> _TASK DETAILS_: Repeat the lines below word for word, the stretch from the line containing "island: Montserrat" through the line containing "collector number: 7348", including both of those lines.

Stored items from a collection
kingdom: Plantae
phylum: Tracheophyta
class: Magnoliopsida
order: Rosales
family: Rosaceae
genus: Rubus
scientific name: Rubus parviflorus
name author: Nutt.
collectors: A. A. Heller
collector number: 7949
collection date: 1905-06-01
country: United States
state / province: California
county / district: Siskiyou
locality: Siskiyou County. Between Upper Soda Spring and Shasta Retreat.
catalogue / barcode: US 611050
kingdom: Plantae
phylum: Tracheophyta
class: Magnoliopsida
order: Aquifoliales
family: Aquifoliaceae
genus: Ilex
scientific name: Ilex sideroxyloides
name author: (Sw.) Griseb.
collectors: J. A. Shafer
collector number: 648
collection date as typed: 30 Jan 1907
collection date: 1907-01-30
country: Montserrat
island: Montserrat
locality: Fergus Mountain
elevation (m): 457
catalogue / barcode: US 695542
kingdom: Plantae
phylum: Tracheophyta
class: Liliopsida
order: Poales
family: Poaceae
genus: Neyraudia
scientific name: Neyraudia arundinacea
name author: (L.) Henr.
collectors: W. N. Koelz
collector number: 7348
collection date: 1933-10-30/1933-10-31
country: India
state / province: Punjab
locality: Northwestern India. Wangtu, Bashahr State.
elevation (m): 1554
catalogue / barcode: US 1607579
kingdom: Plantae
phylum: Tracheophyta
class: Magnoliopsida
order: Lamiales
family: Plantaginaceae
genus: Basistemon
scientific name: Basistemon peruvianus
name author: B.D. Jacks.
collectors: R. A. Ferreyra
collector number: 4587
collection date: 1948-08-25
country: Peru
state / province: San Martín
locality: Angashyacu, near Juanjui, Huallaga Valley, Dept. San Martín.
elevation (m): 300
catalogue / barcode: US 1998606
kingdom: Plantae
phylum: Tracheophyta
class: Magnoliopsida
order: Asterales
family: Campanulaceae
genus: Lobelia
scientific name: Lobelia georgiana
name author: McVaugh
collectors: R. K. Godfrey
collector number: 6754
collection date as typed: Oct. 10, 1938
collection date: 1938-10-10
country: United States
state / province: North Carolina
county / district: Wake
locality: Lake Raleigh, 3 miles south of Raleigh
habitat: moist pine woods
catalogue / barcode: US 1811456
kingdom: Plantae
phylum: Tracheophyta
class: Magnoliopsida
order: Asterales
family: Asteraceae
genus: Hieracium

> _REPLY_:
island: Montserrat
locality: Fergus Mountain
elevation (m): 457
catalogue / barcode: US 695542
kingdom: Plantae
phylum: Tracheophyta
class: Liliopsida
order: Poales
family: Poaceae
genus: Neyraudia
scientific name: Neyraudia arundinacea
name author: (L.) Henr.
collectors: W. N. Koelz
collector number: 7348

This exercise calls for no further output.